Now just think, when more startups are being born, more IP is being created, and funds are entering the sector. But there is a dependency on labs, research and infrastructure, networks, and testing facilities.
But these important facilities are not growing at a scale that can match this. This is where the recent study by the office of the Principal Scientific Adviser (PSA) becomes important.
There are some crucial findings from the study. First is that India’s research infrastructure is not ready for deep-tech startups.
Usually, we need high-end labs, fabrication and testing facilities, defense testbeds, and advanced materials labs. But the study shows that most publicly funded R&D labs are not accessible to startups, even though these labs hold exactly the infrastructure deep-tech founders need.
Only about 25% of public research institutions offer incubation or startup support, and just 16% have any structured support for deep-tech companies. While one in four labs helps startups in general, the number drops sharply for deep tech. Only one in six publicly funded R&D organizations support deep-tech-focused startups.
Now this is a major gap. Then it shows that there is limited collaboration. According to the PSA study, only around 15% of public R&D bodies collaborate with international industry partners, and domestic collaboration across labs is also limited.
Not just that, amongst India’s existing unicorns, only 4 can be considered as deep-tech startups.
This all starts with our R&D expenditure.
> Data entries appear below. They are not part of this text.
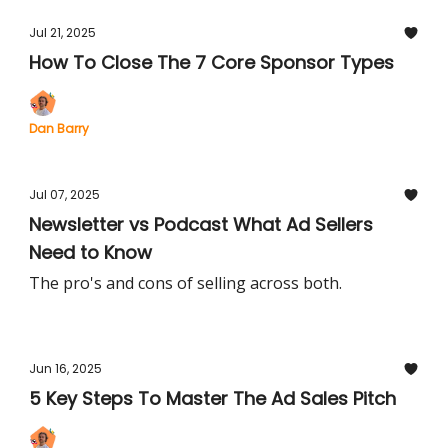
Jul 21, 2025
How To Close The 7 Core Sponsor Types
Dan Barry
Jul 07, 2025
Newsletter vs Podcast What Ad Sellers
Need to Know
The pro's and cons of selling across both.
Jun 16, 2025
5 Key Steps To Master The Ad Sales Pitch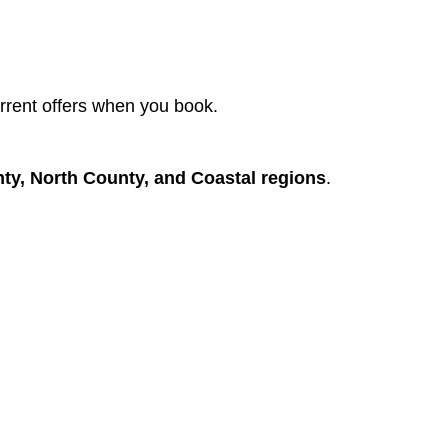
rent offers when you book.
nty, North County, and Coastal regions
.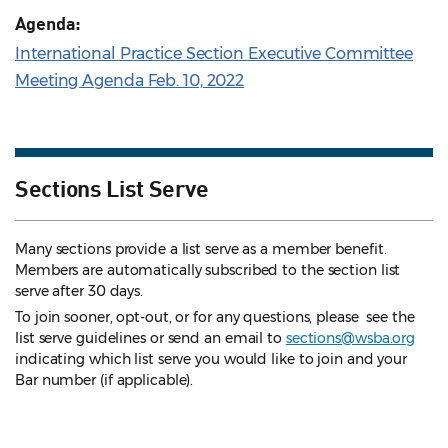
Agenda:
International Practice Section Executive Committee
Meeting Agenda Feb. 10, 2022
Sections List Serve
Many sections provide a list serve as a member benefit.
Members are automatically subscribed to the section list
serve after 30 days.
To join sooner, opt-out, or for any questions, please see the
list serve guidelines
or send an email to
sections@wsba.org
indicating which list serve you would like to join and your
Bar number (if applicable).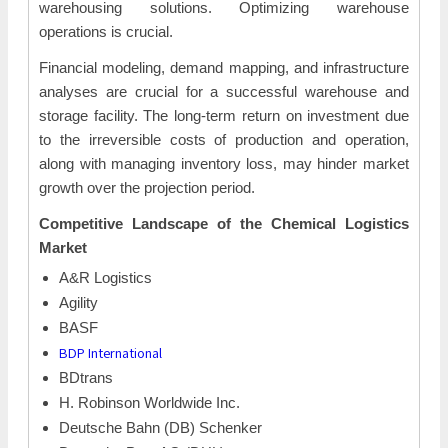
warehousing solutions. Optimizing warehouse
operations is crucial.
Financial modeling, demand mapping, and infrastructure
analyses are crucial for a successful warehouse and
storage facility. The long-term return on investment due
to the irreversible costs of production and operation,
along with managing inventory loss, may hinder market
growth over the projection period.
Competitive Landscape of the
Chemical Logistics
Market
A&R Logistics
Agility
BASF
BDP International
BDtrans
H. Robinson Worldwide Inc.
Deutsche Bahn (DB) Schenker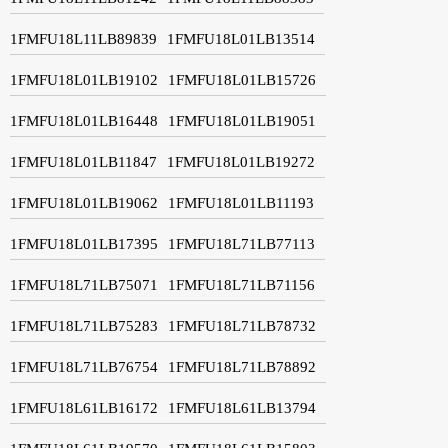
1FMFU18L11LB89839
1FMFU18L01LB13514
1FMFU18L01LB19102
1FMFU18L01LB15726
1FMFU18L01LB16448
1FMFU18L01LB19051
1FMFU18L01LB11847
1FMFU18L01LB19272
1FMFU18L01LB19062
1FMFU18L01LB11193
1FMFU18L01LB17395
1FMFU18L71LB77113
1FMFU18L71LB75071
1FMFU18L71LB71156
1FMFU18L71LB75283
1FMFU18L71LB78732
1FMFU18L71LB76754
1FMFU18L71LB78892
1FMFU18L61LB16172
1FMFU18L61LB13794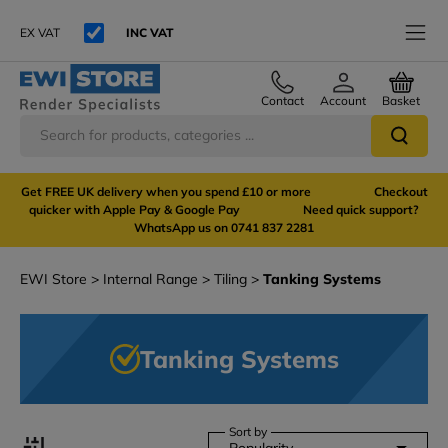
EX VAT
INC VAT
Contact
Account
Basket
Get FREE UK delivery when you spend £10 or more Checkout
quicker with Apple Pay & Google Pay Need quick support?
WhatsApp us on 0741 837 2281
EWI Store
Internal Range
Tiling
Tanking Systems
Tanking Systems
Sort by
Popularity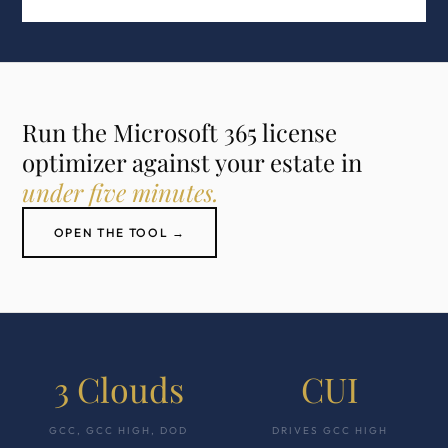
Run the Microsoft 365 license
optimizer against your estate in
under five minutes.
OPEN THE TOOL →
3 Clouds
CUI
GCC, GCC HIGH, DOD
DRIVES GCC HIGH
In 2020–21, the Central government spent approximately ₹55,685 crore on R&D. Out of this, only ₹24,587 crore went to major scientific agencies, the institutions responsible for India’s core research capabilities. The study further reveals that only about 25% of participating institutions spend 75%–100% of their budgets on R&D, which is the level expected from true research-intensive organizations.
Now that’s a systemic weakness that is not in a position to support this growth. While the study shows and highlights structural weakness, it’s also important for us to understand what India is doing as corrective steps.
One of the most significant among them is the proposed National Deep Tech Startup Policy (NDTSP). The policy acknowledges exactly the issues we’ve discussed: limited lab access, poor tech transfer, lack of patient capital, minimal collaboration, and uneven R&D capability.
Now, we need to wait and watch how this turns out. What we need now is stronger infrastructure, better lab access, more research investment, open collaboration, and patient capital that matches the long timelines of deep tech.
Policies like the National Deep Tech Startup Policy (NDTSP) show that the country is moving in the right direction. But real change will depend on how well we execute these ideas on the ground.
Now, the next chapter depends on how we build from here.